I have since made a pact with myself to challenge my ‘what if’ thoughts by simply stating ‘what if it goes right?’ ‘What if I succeed beyond what I thought I was capable of?’ ‘What if I plow through that mud like the bad ass I know I am?’ Do me a favor, take a minute and think about a frequent ‘what if’ that is constantly nipping at your ankles. Got it? Now challenge that with something optimistic and powerful. Feel it? There’s a little spark going off somewhere in ya! Now imagine how infinite we’d feel if we did this all the time? Our confidence would be through the roof, which is exactly my point. Who says your confidence in yourself cannot surpass a certain point? Well, in reality, some probably do. You know what I say in response to that? Bullshit. 

Bye bye ‘what if’ land. Hello confidence.

Cheers,

Katrina

xoxo

The Me, You & Us Journey

I recently picked up a book called “Where will you be five years from today?” by Dan Zadra from my book shelf, suddenly feeling motivated for change. The book is meant to ease you into creating a 5 year plan for yourself so that you make the next 5 years the best ones yet and not just another 5 years past. I’m a sucker for this type of thing. It’s full of powerful quotes and questions to really get you thinking. It’s meant to chip away at the ice on that ol’ box of goals you had stored away in your brain that sometimes creates a beautiful swan design depending on your preference. As I sipped my coffee this morning while looking out into this new city of roses I am determined to defeat, I kept having the reoccurring thought of a goal of mine that was buried deep,very deep my friends, that is creating a blog of my own. 
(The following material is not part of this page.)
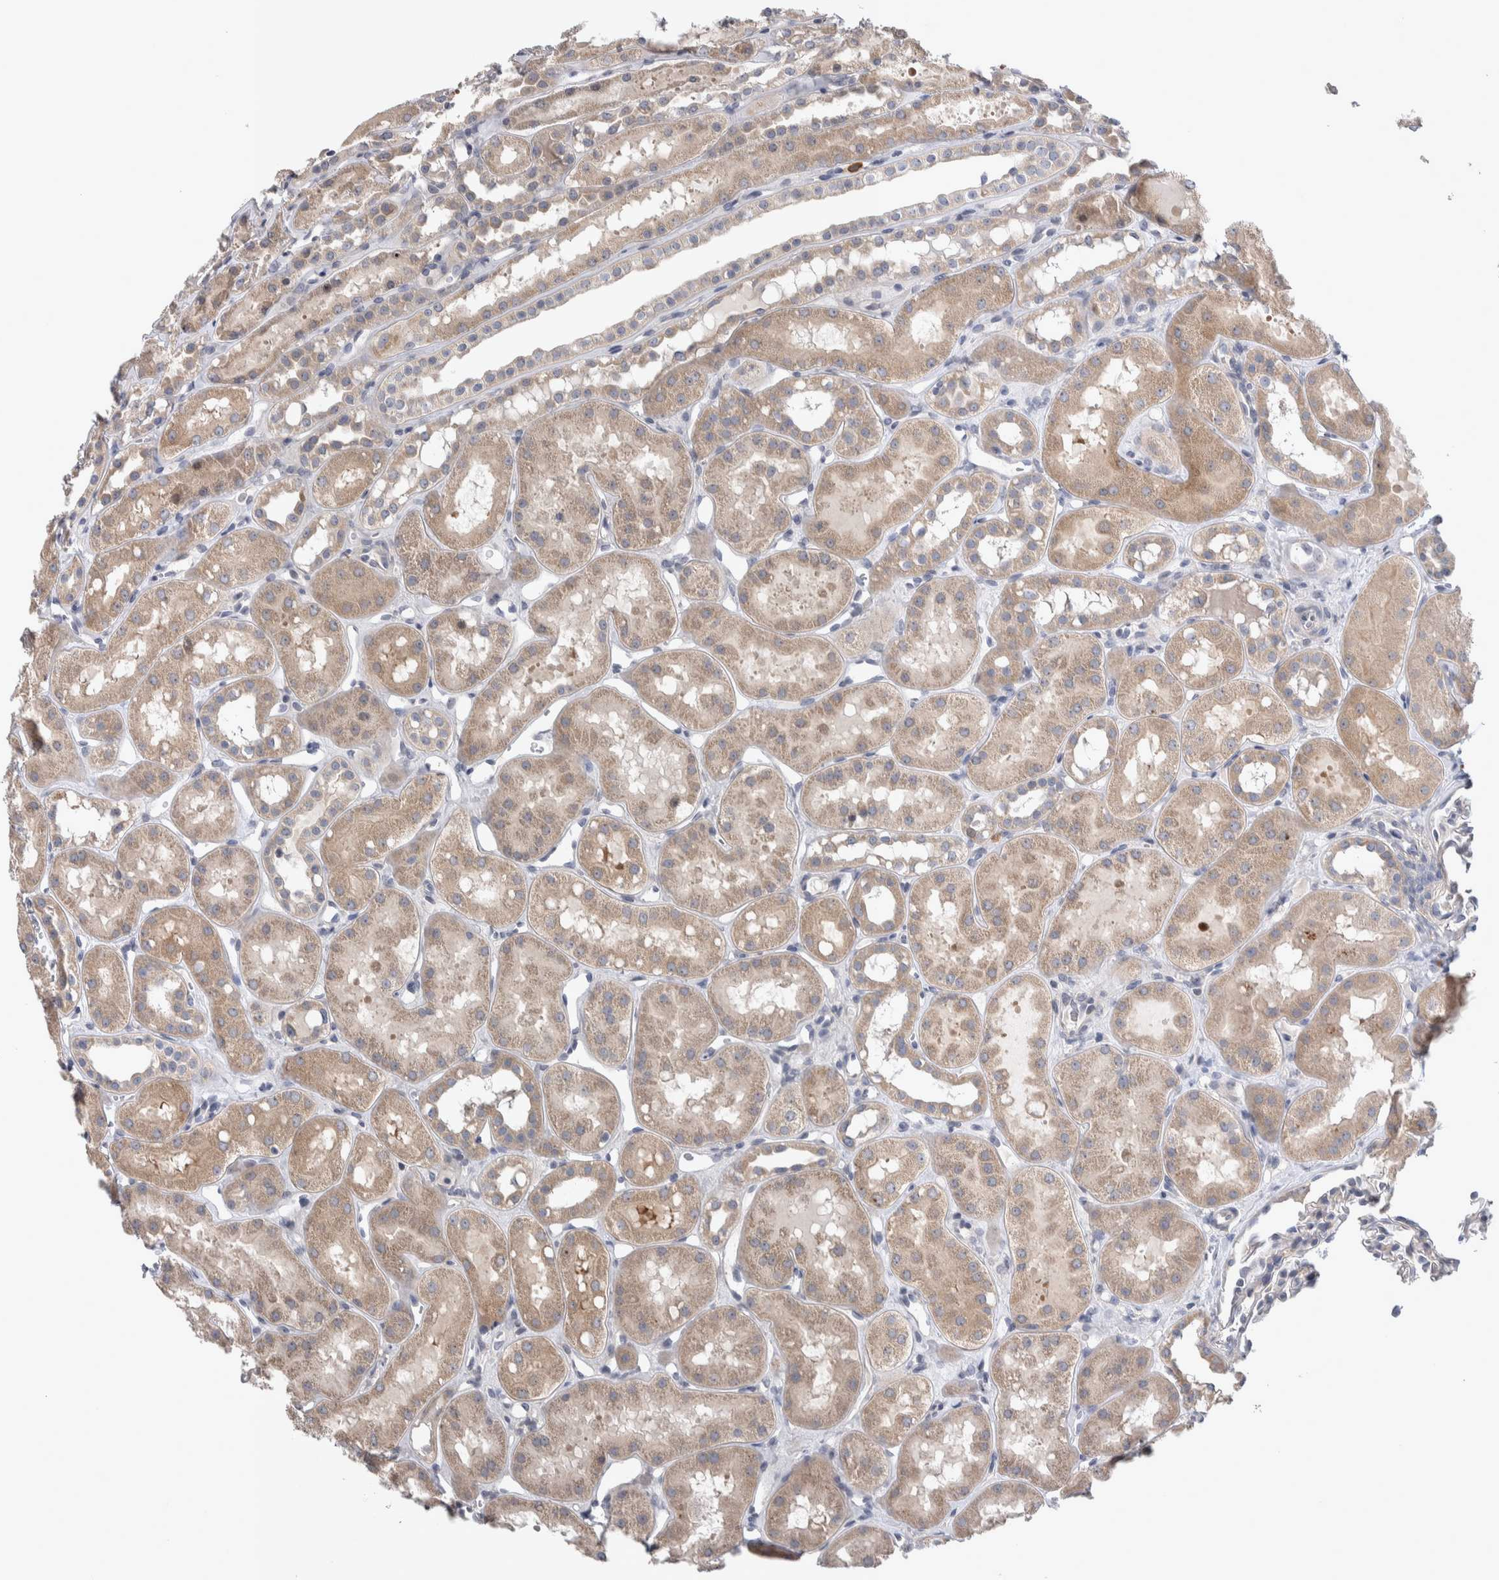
{"staining": {"intensity": "negative", "quantity": "none", "location": "none"}, "tissue": "kidney", "cell_type": "Cells in glomeruli", "image_type": "normal", "snomed": [{"axis": "morphology", "description": "Normal tissue, NOS"}, {"axis": "topography", "description": "Kidney"}], "caption": "Immunohistochemical staining of benign human kidney reveals no significant positivity in cells in glomeruli.", "gene": "IBTK", "patient": {"sex": "male", "age": 16}}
An hour later I have my account set up and a rough outline of my mission for this blog I can now call mine all set up. Just like that. Done. Blog started. I couldn’t help but laugh at myself for how simple it was to do considering how long i’d been procrastinating it. Usually I only procrastinate the hard things. Either way, I was flying high on a cloud all afternoon for what I had accomplished. It is my hope that this feeling not only continues for my own sake, but that it also provides the same feeling for you. Yes you. You know why? Because everyone deserves to feel this. Damn. Good. In this blog I aspire to serve not only as an example, but also as an inspiration to those who take precious timeout of their day to read what I have to say (I hope) about this thing called life. My loose outline of what I plan to discuss includes, but is not limited to: experiences in a new city, new recipes/workouts that I love, relationships and most importantly my path to a new post undergrad career.

I challenge you to join me in welcoming change as an opportunity for growth, being true to yourself and those around you as well as living a life where you are not complacent. So what’s it going to be? Hop onto the band wagon or watch from the sidelines? Either way you choose, I hope that you share your thoughts, feelings and reactions with me along the ride.